Whether the navigation equipment will still work is, frankly, unlikely. The pilot will have to find his way to an airport the hard way.

Going back to the original subject, all cars certified for road use have a physical link for steering (usually with power assistance these days, but this does nothing at highway speeds), and two braking systems that can be applied by human effort alone (both hand and foot brakes, though the footbrake is usually power-assisted too). That's enough to easily retain control in the face of total electrical failure and engine cutout.

But it is worth noting that a lot of old cars have engines, with carburettors and distributors, that would not be affected by any kind of EMP. At worst, it would induce a momentary misfire and fry the radio. If you look in the right scrapyards, you can find Renault and Volvo engines that have outlived their vehicles and are robust enough to withstand quite a lot of boring and boosting... so serious criminals who put some thought and effort into preparing their crime can avoid being stopped by the EMP and still have a fast enough car to keep ahead of the chase. But high-speed chases are usually the result of insufficient planning anyway...

Comment Playing billiards (Score 1) 221

Unfortunately Cringely has overlooked the principle of conservation of momentum.

Once each piece of junk lodges permanently in the net - assuming for the moment that the net is a good solution - the whole ensemble will by definition have the total momentum vector that the spacecraft+junk had beforehand. No amount of clever angling will help that.

Now, if he instead said that he was going to bounce off each piece of junk so that the junk was sent into the atmosphere and the spacecraft was also redirected usefully, then that would have been more plausible - except of course that he would then need to make the spacecraft itself pretty damn robust.
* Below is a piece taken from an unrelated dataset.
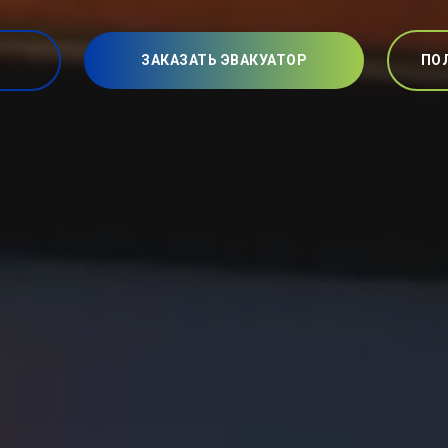
ЗАКАЗАТЬ ЭВАКУАТОР
ПО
No, I'm much more inclined to consider small drones which can drift around with a little ion drive and attach to a few bits of junk each (at near-zero dV), and then deorbit themselves.

Comment Re:In soviet union (Score 1) 284

The most obvious place to start is Suomenlinna, the Fortress of Finland, which is built on an island complex just outside Helsinki. There's a regular ferry between there and the mainland, and it's big enough to be worth spending at least an entire day there.

The museums there cover everything from pre-1800 (when Finland was part of Sweden rather than Russia) to at least WW2, and many of the 19th-century Russian howitzers are still in position, though unusable.